Wednesday, February 25, 2009

Understanding Liquidity Crisis and the Measures to Correct for It

February 21, 2009

The current state of our economy is liquidity crisis. The capital has been allowed to become so accumulated, consolidated, that the economy can neither be sustained or expanded. The result is negative growth, massive unemployment and the declining rate of profit (falling prices following the stagflationary phase of the post-monetarist, Keynesian business cycle).

The profit (the pricing) that creates capital can no longer be sustained (the deflationary phase of the cycle) because that value has been accumulated and not pluralistically, systematically, redistributed by economic means of a free and unconsolidated marketplace. In order to return to profitability (for your 401k to gain rather than lose value to the accumulation of capital into the private property, the ownership, of a few plutocrats) the capital must be redistributed--recycled.
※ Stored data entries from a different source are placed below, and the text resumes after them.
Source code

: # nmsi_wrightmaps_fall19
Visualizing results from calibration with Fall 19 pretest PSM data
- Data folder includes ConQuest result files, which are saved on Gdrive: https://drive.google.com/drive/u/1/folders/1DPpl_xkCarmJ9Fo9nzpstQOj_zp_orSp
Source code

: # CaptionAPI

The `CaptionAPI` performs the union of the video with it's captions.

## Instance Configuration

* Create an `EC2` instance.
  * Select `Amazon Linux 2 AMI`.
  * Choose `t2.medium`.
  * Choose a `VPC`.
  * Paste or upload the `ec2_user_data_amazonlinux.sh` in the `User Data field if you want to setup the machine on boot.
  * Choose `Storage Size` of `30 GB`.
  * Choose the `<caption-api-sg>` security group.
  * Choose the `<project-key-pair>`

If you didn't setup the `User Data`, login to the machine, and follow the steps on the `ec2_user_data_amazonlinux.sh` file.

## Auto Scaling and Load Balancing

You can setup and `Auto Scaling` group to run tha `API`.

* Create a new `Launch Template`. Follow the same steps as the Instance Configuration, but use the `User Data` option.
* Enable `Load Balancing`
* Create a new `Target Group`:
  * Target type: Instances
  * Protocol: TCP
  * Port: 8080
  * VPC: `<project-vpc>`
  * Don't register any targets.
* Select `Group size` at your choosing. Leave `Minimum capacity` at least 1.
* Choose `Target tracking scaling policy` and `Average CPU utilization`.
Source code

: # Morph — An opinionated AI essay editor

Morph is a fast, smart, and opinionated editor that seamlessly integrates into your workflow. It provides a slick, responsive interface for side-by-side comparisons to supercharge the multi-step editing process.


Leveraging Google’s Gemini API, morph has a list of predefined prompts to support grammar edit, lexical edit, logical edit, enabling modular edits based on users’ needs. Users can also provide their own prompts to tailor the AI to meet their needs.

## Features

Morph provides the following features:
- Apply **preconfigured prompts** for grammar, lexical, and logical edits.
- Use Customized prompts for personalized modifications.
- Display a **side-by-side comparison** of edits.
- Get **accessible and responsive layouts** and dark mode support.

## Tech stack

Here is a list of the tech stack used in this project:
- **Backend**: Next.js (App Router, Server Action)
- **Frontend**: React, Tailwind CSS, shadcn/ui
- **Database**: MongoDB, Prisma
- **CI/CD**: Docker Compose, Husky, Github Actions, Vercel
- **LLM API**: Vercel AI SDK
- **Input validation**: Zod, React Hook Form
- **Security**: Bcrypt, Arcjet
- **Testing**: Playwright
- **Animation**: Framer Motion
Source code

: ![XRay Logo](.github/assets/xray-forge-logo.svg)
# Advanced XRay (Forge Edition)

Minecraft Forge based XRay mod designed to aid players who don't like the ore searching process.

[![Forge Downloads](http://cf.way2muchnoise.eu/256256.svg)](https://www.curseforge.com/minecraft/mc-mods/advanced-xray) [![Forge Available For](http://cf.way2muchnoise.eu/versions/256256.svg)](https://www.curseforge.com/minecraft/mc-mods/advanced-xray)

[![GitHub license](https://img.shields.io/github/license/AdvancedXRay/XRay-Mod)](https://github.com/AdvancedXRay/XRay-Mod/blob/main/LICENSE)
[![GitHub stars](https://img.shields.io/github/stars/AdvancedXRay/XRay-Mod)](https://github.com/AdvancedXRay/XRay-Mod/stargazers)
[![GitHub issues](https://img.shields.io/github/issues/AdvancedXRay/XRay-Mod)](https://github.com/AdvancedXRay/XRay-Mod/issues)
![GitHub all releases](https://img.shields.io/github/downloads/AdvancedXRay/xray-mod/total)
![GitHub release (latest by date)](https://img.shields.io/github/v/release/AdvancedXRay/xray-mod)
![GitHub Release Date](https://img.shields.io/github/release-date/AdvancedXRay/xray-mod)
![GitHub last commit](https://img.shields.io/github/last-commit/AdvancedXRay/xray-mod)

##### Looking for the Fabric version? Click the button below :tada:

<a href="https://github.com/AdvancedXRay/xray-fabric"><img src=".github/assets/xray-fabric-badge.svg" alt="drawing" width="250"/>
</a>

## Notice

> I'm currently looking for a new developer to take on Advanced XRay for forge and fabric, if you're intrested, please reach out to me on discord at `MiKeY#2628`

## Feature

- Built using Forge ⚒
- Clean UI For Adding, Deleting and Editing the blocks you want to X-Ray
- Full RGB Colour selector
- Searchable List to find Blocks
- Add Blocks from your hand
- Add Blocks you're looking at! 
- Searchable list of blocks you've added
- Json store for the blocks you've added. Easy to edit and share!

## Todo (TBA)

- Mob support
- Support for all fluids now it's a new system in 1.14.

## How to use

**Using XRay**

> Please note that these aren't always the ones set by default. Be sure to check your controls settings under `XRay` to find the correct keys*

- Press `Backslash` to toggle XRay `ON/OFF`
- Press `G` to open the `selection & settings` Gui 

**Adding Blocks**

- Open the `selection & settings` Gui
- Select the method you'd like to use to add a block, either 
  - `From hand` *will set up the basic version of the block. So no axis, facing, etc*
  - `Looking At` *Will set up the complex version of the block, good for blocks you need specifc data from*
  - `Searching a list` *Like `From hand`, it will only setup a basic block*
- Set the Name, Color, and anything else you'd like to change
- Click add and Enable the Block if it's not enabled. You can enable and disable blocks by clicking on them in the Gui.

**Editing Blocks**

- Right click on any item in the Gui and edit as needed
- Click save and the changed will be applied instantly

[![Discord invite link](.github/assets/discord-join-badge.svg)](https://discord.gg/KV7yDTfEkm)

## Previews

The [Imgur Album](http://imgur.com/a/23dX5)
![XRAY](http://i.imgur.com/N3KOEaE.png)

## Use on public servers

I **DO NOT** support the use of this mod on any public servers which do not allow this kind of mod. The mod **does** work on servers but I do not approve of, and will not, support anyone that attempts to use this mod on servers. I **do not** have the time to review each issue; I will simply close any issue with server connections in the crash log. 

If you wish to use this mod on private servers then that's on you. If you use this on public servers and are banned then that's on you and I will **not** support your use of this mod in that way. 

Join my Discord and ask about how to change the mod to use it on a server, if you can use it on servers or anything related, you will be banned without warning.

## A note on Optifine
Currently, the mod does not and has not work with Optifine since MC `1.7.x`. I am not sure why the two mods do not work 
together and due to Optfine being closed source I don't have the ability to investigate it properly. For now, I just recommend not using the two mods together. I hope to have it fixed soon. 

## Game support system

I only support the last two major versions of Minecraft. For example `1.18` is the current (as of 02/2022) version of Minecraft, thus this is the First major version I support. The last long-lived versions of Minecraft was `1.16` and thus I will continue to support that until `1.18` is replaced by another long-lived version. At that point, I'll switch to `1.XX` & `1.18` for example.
The lack of pluralism, the lack of a free-market economics, is the systemic economic risk, or instability, we are experiencing that comes with the accumulation of wealth and, therefore, power.

In order for the economy to move out of liquidity crisis (the deflationary phase of the business cycle), redistribution of the capital (the distribution phase of the business cycle) MUST occur. It is a necessary condition. Nothing else will suffice.

This description has been the "economics" of our current crisis.

The "political" description of the crisis is entirely a function of who owns, and therefore controls, the capital and the ability, the means and measures, to correct for liquidity crisis. For the plutocrats, this is a function of how much the non-elite are willing to suffer, or sacrifice, for the accumulation of the capital into the ownership, the controlling hands, the command, of the elite. The more the elite can make the non-elite suffer without retribution (loss of the value accumulated) measures the amount of political power and the amount of value that must be retributed in order to minimize the systemic risk-to-value obtained, or the retributive value.

The trick, the political process, is to go through the distribution phase of the business cycle without giving up ownership of the capital to the non-elite, or minimizing the retributive value. This is accomplished mainly by arguing that government--the means of retributing ownership of the capital--is the problem and not the solution so that the distribution phase of the cycle does not become an event of economic re-distribution that eliminates the reoccurrence of liquidity crisis.

Retributing the value at the distribution phase very simply minimizes the probability (the risk) of the massive liquidity crisis, the systemic risk, we are now experiencing. It forms the basis for pluralizing the economy so that it is not dependant on any one economic entity that holds us ransome to gargantuant bailout values (the amount of value to be retributed) like we have now.

Fully retributing the value obviates all the other complex political means and measures we are now engaging to preserve the current system, the ratio, of risk-to-reward.

Keynesian measures preserve the current risk/reward ratio. It is a political measure, not an economic one. That's why there is a general sense of dissatisfaction with the current mode of stimulus measures: it serves to redistribute value politically rather than retribute it economically for a fair-and-equitable exchange of value that makes for economic stability or low-to-no systemic risk.